Less than 10% of overseas purchases by Japanese companies have been successful, if success is defined as achieving profit growth from the deals, according to Shigeru Matsumoto, an M&A expert.
Matsumoto, an associate professor at Doshisha University's Graduate School of Business in Kyoto, explained that many companies find they do not know what to do with their acquisitions and eventually sell them, just as Toshiba did with Westinghouse. Otherwise, they continue to hold assets that contribute nothing to their profits.
Cultural and language barriers, slow decision-making and different views about executive pay are among the oft-cited causes of problems.
Sony's history of acquisitions is instructive.
The electronics maker broke new ground for Japan Inc. in the late 1980s, with the high-profile purchases of U.S. companies CBS Records and Columbia Pictures Entertainment. But the two acquisitions -- later renamed Sony Music Entertainment and Sony Pictures Entertainment -- have turned out quite differently.

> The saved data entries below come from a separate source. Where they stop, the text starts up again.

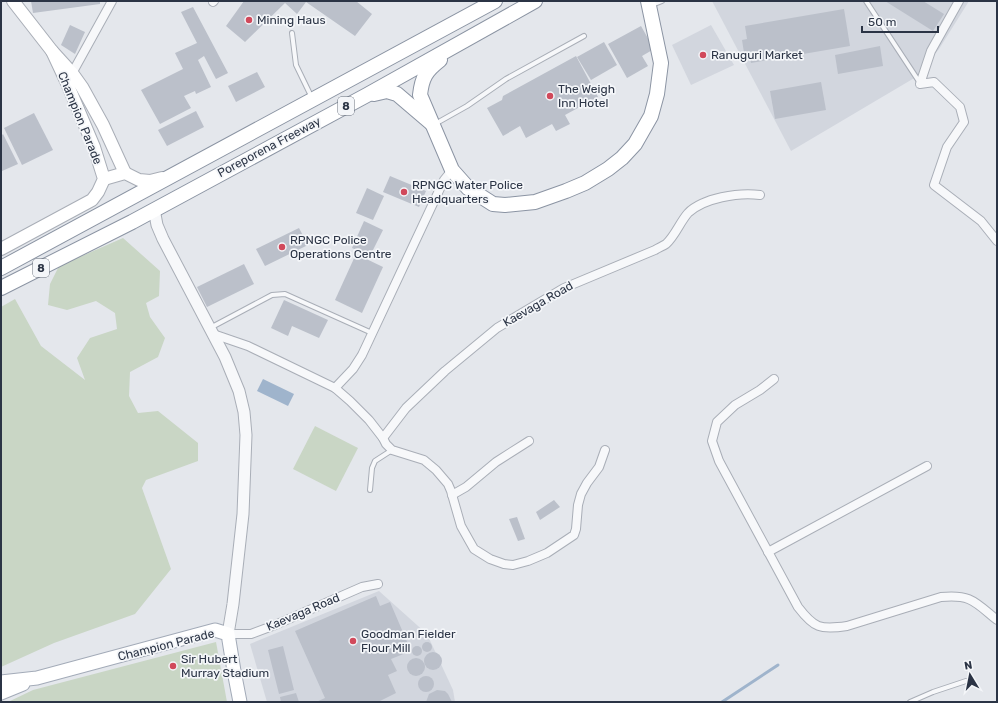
<svg xmlns="http://www.w3.org/2000/svg" width="998" height="703" font-family="Rubik,sans-serif">
<rect width="100%" height="100%" fill="#e4e7ec"/>
<g fill="#d2d6de">
<polygon points="712,1 969,1 939,49 916,77 791,151"/>
<polygon points="711,25 734,65 691,85 672,45"/>
<polygon points="379,591 427,634 453,690 455,702 267,702 250,644"/>
</g>
<g fill="#c9d6c5">
<polygon points="123,238 160,271 159,296 146,303 150,317 165,338 158,357 130,372 129,396 138,413 158,411 198,443 198,461 146,480 142,488 171,569 135,614 54,643 1,667 1,307 15,299 41,346 85,380 77,358 90,338 117,329 115,313 96,301 67,310 48,305 50,284 59,266"/>
<polygon points="315,426 358,448 336,491 293,469"/>
<polygon points="216,642 227,702 8,702 33,690"/>
</g>
<polygon fill="#9fb4cc" points="263,379 294,394 288,406 257,391"/>
<g fill="none" stroke-linecap="round" stroke-linejoin="round">
<polyline stroke="#9fb4cc" stroke-width="3" points="722,702 778,665"/>
</g>
<g fill="#bbc0ca">
<polygon points="31,1 100,1 100,4 33,13"/>
<polygon points="244,1 356,1 372,14 355,36 306,2 297,14 285,3 245,42 226,26"/>
<polygon points="885,1 923,1 944,14 933,31"/>
<polygon points="193,7 228,73 216,79 204,56 198,60 211,87 196,94 195,91 184,96 191,108 160,124 141,90 183,69 175,53 197,43 181,12"/>
<polygon points="844,9 850,46 751,63 750,58 745,59 742,40 747,39 745,26"/>
<polygon points="70,25 85,32 75,54 61,45"/>
<polygon points="641,26 654,49 642,56 648,66 627,78 608,44"/>
<polygon points="604,42 617,65 591,80 577,57"/>
<polygon points="880,46 883,66 838,74 835,55"/>
<polygon points="576,56 598,97 565,115 570,124 556,131 552,124 526,138 520,126 503,136 487,108 502,100 503,96"/>
<polygon points="257,72 265,87 236,102 228,86"/>
<polygon points="821,82 826,110 775,119 770,91"/>
<polygon points="196,111 204,127 167,146 158,130"/>
<polygon points="34,113 53,150 22,165 4,128"/>
<polygon points="3,134 18,164 2,171 1,136"/>
<polygon points="390,176 426,191 419,207 383,192"/>
<polygon points="367,188 384,196 373,220 356,213"/>
<polygon points="364,221 383,230 370,256 352,248"/>
<polygon points="299,228 308,245 265,266 256,249"/>
<polygon points="356,254 383,267 362,313 335,300"/>
<polygon points="244,264 254,284 207,307 197,287"/>
<polygon points="284,300 328,320 319,338 292,326 288,336 271,328"/>
<polygon points="554,500 560,507 540,520 536,512"/>
<polygon points="517,517 525,539 518,541 509,519"/>
<polygon points="376,596 380,606 390,602 411,651 391,659 397,671 388,675 396,693 378,702 316,702 325,698 295,631"/>
<circle cx="427" cy="647" r="5"/>
<circle cx="417" cy="651" r="5"/>
<polygon points="283,646 294,690 279,694 268,650"/>
<circle cx="433" cy="661" r="9"/>
<circle cx="416" cy="667" r="9"/>
<circle cx="426" cy="684" r="8"/>
<polygon points="437,690 445,691 448,694 452,702 426,702 429,694"/>
<polygon points="296,693 299,702 281,702 280,697"/>
</g>
<g fill="none" stroke-linecap="round" stroke-linejoin="round">
<defs>
<g id="service">
<polyline points="866,1 920,83"/>
<polyline points="652,5 662,1"/>
<polyline points="292,33 296,65 312,98"/>
<polyline points="435,124 467,106 506,79 584,36"/>
<polyline points="210,328 272,295 285,294 372,333"/>
<polyline points="370,490 372,468 375,461 392,450"/>
<polyline points="910,702 933,692 966,681"/>
</g>
<g id="minor">
<polyline points="959,1 931,51 920,84 934,82 960,107 964,122 947,147 934,185 981,221 997,241"/>
<polyline points="213,2 214,1"/>
<polyline points="70,77 112,1"/>
<polyline points="213,334 248,346 335,388 350,401 369,420 383,438 386,444 392,450 424,460 436,470 448,484 451,491 461,526 474,549 490,559 504,564 513,565 528,561 547,553 574,535 576,529 578,505 581,494 587,483 599,467 605,450"/>
<path d="M774,379L760,390L735,405L717,422L712,441L719,461L798,607C814,628 820,630 847,626L941,597C971,594 975,602 997,620"/>
<polyline points="335,388 353,369 362,355 444,180 452,170"/>
<path d="M383,438L406,408L445,371L497,328L564,288L655,250C658,248 663,246 666,244C675,236 680,222 688,213C703,198 739,192 760,195"/>
<polyline points="452,495 466,487 496,462 529,441"/>
<polyline points="768,552 927,466"/>
<polyline points="228,634 251,634 275,625 362,587 378,584"/>
</g>
<polyline id="tertiary" points="154,209 157,225 163,239 225,357 239,391 244,412 246,435 243,514 233,604 228,634"/>
<g id="secondary">
<polyline points="13,1 52,51 72,73 82,87 103,125 125,173"/>
<polyline points="104,179 125,173 139,180 150,181 162,178"/>
<polyline points="1,249 92,200 98,192 104,179 94,147 67,83 52,51"/>
</g>
<g id="primary">
<polyline points="1,682 37,678 215,630 228,634 234,671 240,702"/>
<polyline points="1,693 23,684"/>
</g>
<g id="trunk">
<path d="M440,60C426,71 422,77 420,95L452,170L468,188L493,204L505,205L535,202L566,191L585,183L608,169L622,158L635,144L651,116L657,94L661,63L648,1"/>
<polyline points="374,94 387,91 397,94 431,123"/>
<polyline points="1,268 495,1"/>
<polyline points="1,288 132,222 367,95 535,1"/>
</g>
</defs>
<use href="#service" stroke="#a9aeb7" stroke-width="6"/>
<use href="#minor" stroke="#a9aeb7" stroke-width="10"/>
<use href="#tertiary" stroke="#a9aeb7" stroke-width="13"/>
<use href="#secondary" stroke="#a9aeb7" stroke-width="14"/>
<use href="#primary" stroke="#a3abb8" stroke-width="15"/>
<use href="#trunk" stroke="#8b94a3" stroke-width="16"/>
<use href="#service" stroke="#f7f8fa" stroke-width="4"/>
<use href="#minor" stroke="#f7f8fa" stroke-width="8"/>
<use href="#tertiary" stroke="#f7f8fa" stroke-width="11"/>
<use href="#secondary" stroke="#fff" stroke-width="12"/>
<use href="#primary" stroke="#fff" stroke-width="13"/>
<use href="#trunk" stroke="#fff" stroke-width="14"/>
</g>
<g fill="#d1495b" stroke="#f4f6f9" stroke-width="1.5">
<circle cx="249" cy="20" r="4"/>
<circle cx="703" cy="55" r="4"/>
<circle cx="550" cy="96" r="4"/>
<circle cx="404" cy="192" r="4"/>
<circle cx="282" cy="247" r="4"/>
<circle cx="353" cy="641" r="4"/>
<circle cx="173" cy="666" r="4"/>
</g>
<g text-anchor="middle" dominant-baseline="central" stroke-width="3.5" stroke-linejoin="round" paint-order="stroke">
<g fill="#f4f6f9" stroke="#676e7b" stroke-width="1">
<rect x="338" y="97" width="16" height="18" rx="3"/>
<rect x="33" y="259" width="16" height="18" rx="3"/>
</g>
<g font-size="11" font-weight="bold" fill="#2b3445">
<text x="346" y="106">8</text>
<text x="41" y="268">8</text>
</g>
<g font-size="12" fill="#2b3445" stroke="#f4f6f9" text-anchor="start">
<text x="257" y="20">Mining Haus</text>
<text x="711" y="55">Ranuguri Market</text>
<text x="558" y="89">The Weigh<tspan x="558" dy="14">Inn Hotel</tspan></text>
<text x="412" y="185">RPNGC Water Police<tspan x="412" dy="14">Headquarters</tspan></text>
<text x="290" y="240">RPNGC Police<tspan x="290" dy="14">Operations Centre</tspan></text>
<text x="361" y="634">Goodman Fielder<tspan x="361" dy="14">Flour Mill</tspan></text>
<text x="181" y="659">Sir Hubert<tspan x="181" dy="14">Murray Stadium</tspan></text>
</g>
<g font-size="12" fill="#2b3445" stroke="#f4f6f9">
<text transform="translate(80 118) rotate(68)">Champion Parade</text>
<text transform="translate(269 147) rotate(-28)">Poreporena Freeway</text>
<text transform="translate(538 304) rotate(-30)">Kaevaga Road</text>
<text transform="translate(303 612) rotate(-23)">Kaevaga Road</text>
<text transform="translate(166 645) rotate(-14)">Champion Parade</text>
</g>
</g>
<rect width="998" height="703" fill="none" stroke="#2b3445" stroke-width="4"/>
<g transform="translate(970 675) rotate(350)" stroke="#f4f6f9" stroke-width="3" paint-order="stroke">
<path d="M0-3L7 15L0 10L-7 15Z" fill="#2b3445"/>
<text y="-6" font-size="11" font-weight="bold" text-anchor="middle" fill="#2b3445">N</text>
</g>
<path d="M862 26v6h76v-6" fill="none" stroke="#2b3445" stroke-width="2"/>
<text x="868" y="26" font-size="12" fill="#2b3445" stroke="#f4f6f9" stroke-width="3" paint-order="stroke">50 m</text>
</svg>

The music division remains a cash cow to this day, while the movie business has twice faced serious asset impairments and continues to struggle.
Kenichiro Yoshida, Sony's executive deputy president and chief financial officer, said the difference comes down to Sony's prior experience in each field.

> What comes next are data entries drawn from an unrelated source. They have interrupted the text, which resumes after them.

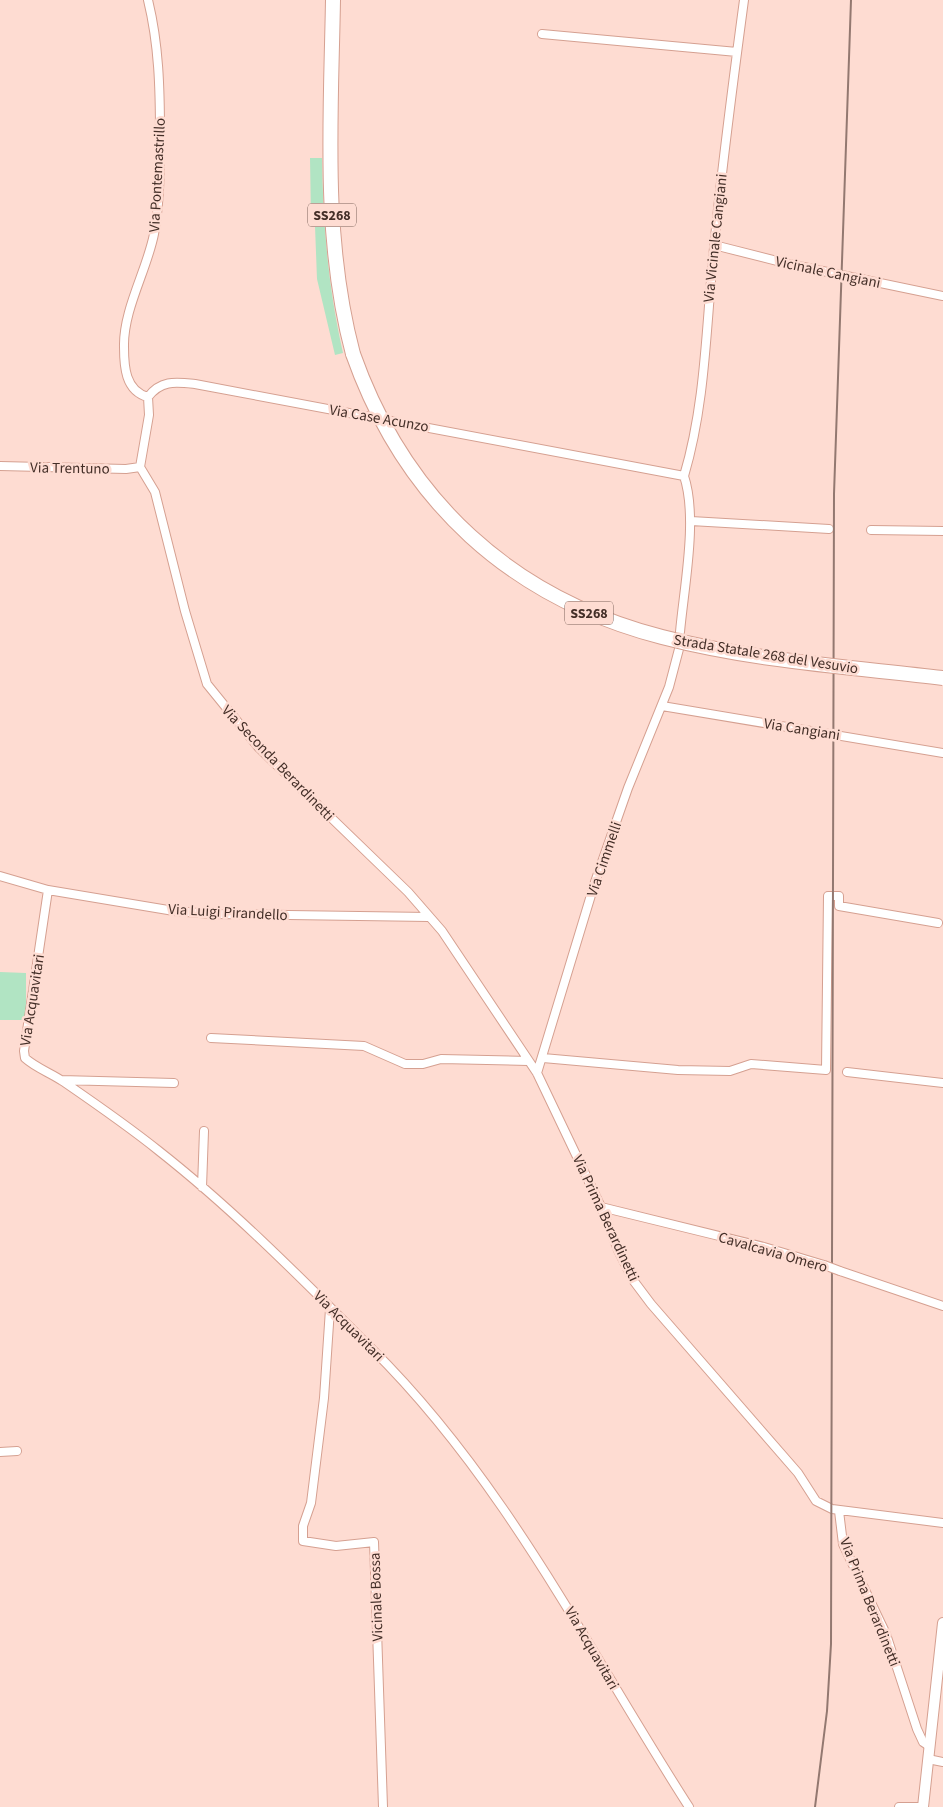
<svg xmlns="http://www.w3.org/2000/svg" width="943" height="1807" font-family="'Source Sans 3',sans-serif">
  <rect width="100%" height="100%" fill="#fedcd2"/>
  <!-- green -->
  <path fill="#b1e4c3" d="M310,158H322C323,225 328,286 343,353L335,355L317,279L315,226H320V219H311Z
    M0,972L26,973V1020H0Z"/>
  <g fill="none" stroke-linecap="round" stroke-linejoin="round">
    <defs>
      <path id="street" d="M542,34L737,52
        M714,245L789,264L943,296
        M148,397C125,391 124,366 124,347C123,310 147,270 154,234C160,202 160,168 160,135C160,89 159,45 148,0
        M0,466L126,469L140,467
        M140,467L155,492L185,611L207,684L259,748L408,892L442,931L537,1073L601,1207L618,1250L633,1280L651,1304L798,1473L816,1501L832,1509L943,1523
        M140,467L149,415L148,397C161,380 175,382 195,384L684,476
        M684,476C706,402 706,324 714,248C722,165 733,82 744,0
        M691,521L829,529
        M871,530L943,531
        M680,632C684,587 698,518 684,476
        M662,706L943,753
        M0,876L48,890L174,911L212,914L429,917
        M48,890L24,1051L25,1058C36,1068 51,1073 64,1082C96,1104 128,1126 159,1151C234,1210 303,1280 371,1348C505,1480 588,1650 689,1807
        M211,1038L364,1046L405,1064H423L441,1059L528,1061
        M543,1058L678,1070L730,1071L751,1064L826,1070L828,896H839V906L938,923
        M847,1072L943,1083
        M537,1073L595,882L628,788L669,687L679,649
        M61,1080L174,1083
        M202,1187L204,1131
        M601,1207L764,1247L824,1265
        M840,1271L943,1306
        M330,1309L324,1398L311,1503L303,1526V1541L336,1546L374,1542L383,1807
        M0,1452L17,1451
        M839,1511L843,1544L886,1634L917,1729L923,1742L929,1746
        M928,1759L943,1762
        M899,1807H923"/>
      <path id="secondary" d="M923,1807L943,1623"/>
      <path id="highway" d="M333,0C331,118 322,238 353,354"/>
    </defs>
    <!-- street casing -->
    <use href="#street" stroke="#d5a091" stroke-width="10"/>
    <!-- secondary casing -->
    <use href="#secondary" stroke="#d5a091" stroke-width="12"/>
    <!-- highway casing -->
    <use href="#highway" stroke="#d5a091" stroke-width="16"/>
    <!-- street -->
    <use href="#street" stroke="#fff" stroke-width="8"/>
    <!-- secondary -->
    <use href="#secondary" stroke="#fff" stroke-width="10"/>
    <!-- highway -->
    <use href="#highway" stroke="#fff" stroke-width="14"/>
    <!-- rail -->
    <path stroke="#937870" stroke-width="2" d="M815,1807L827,1711L831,1644L834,494L851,0"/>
    <defs>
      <path id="street-bridge" d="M824,1265L840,1271"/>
      <path id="highway-bridge" d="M353,354C405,501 511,598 662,637C754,661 850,667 943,678"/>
    </defs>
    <!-- street-bridge casing -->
    <use href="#street-bridge" stroke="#d5a091" stroke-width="10" stroke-linecap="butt"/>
    <!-- highway-bridge casing -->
    <use href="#highway-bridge" stroke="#d5a091" stroke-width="16" stroke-linecap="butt"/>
    <!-- street-bridge -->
    <use href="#street-bridge" stroke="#fff" stroke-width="8"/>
    <!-- highway-bridge -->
    <use href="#highway-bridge" stroke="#fff" stroke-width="14"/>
  </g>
  <g text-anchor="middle" stroke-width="5" stroke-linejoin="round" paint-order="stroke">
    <!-- shield labels -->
    <g fill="#fedcd2" stroke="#7c635b" stroke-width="1">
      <rect x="308" y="203.5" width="48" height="23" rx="4"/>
      <rect x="565" y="601.5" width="48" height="23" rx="4"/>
    </g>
    <g font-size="14" font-weight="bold" fill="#442f28">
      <text x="332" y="220">SS268</text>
      <text x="589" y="618">SS268</text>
    </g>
    <!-- street labels -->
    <g font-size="15" fill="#442f28" stroke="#fedcd2">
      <text transform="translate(157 175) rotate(-87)" y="5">Via Pontemastrillo</text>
      <text transform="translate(715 238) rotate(-84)" y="5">Via Vicinale Cangiani</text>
      <text transform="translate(828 272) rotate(12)" y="5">Vicinale Cangiani</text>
      <text transform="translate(379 418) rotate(10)" y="5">Via Case Acunzo</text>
      <text transform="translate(70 468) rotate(1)" y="5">Via Trentuno</text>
      <text transform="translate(766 654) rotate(9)" y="5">Strada Statale 268 del Vesuvio</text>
      <text transform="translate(802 729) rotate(9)" y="5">Via Cangiani</text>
      <text transform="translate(278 763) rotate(46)" y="5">Via Seconda Berardinetti</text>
      <text transform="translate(604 859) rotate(-71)" y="5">Via Cimmelli</text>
      <text transform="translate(228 912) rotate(3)" y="5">Via Luigi Pirandello</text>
      <text transform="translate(32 1000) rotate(-81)" y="5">Via Acquavitari</text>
      <text transform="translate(606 1218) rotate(65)" y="5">Via Prima Berardinetti</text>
      <text transform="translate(773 1252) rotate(16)" y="5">Cavalcavia Omero</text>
      <text transform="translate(349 1326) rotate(45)" y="5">Via Acquavitari</text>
      <text transform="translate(376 1597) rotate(-92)" y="5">Vicinale Bossa</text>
      <text transform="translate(870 1602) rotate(68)" y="5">Via Prima Berardinetti</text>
      <text transform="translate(592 1648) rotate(60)" y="5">Via Acquavitari</text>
    </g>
  </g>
</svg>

"In the case of music, we had a record company in Japan before we made the purchase, so we had some experience in the business," Yoshida said. "But in the case of films, we dived head-first into an area in which we had no experience."
Patience, persistence and preparation, the three Ps, are key to carrying out a successful acquisition. Companies that strike deals on a whim do so at their peril. "You can't go into a M&A negotiation desperate to make a deal, " Nidec's Nagamori insists.
Nagamori, whose sayings include: "Want to take the day off? Why not quit?" until recently served on the board of telecommunication giant SoftBank, run by the unstoppable entrepreneur Masayoshi Son. Tadashi Yanai, the president of Fast Retailing that operates casual clothes chain Uniqlo also serves on the board. Son, Yanai and Nagamori are known as Japan's "three big talkers."
"Son-san is the biggest talker of us all," Nagamori laughs. Son's $93 billion SoftBank Vision Fund and his ideas for sequels even larger are "beyond my imagination," Nagamori said.
"But if you ask which company will be present 100 years from now, it will be mine."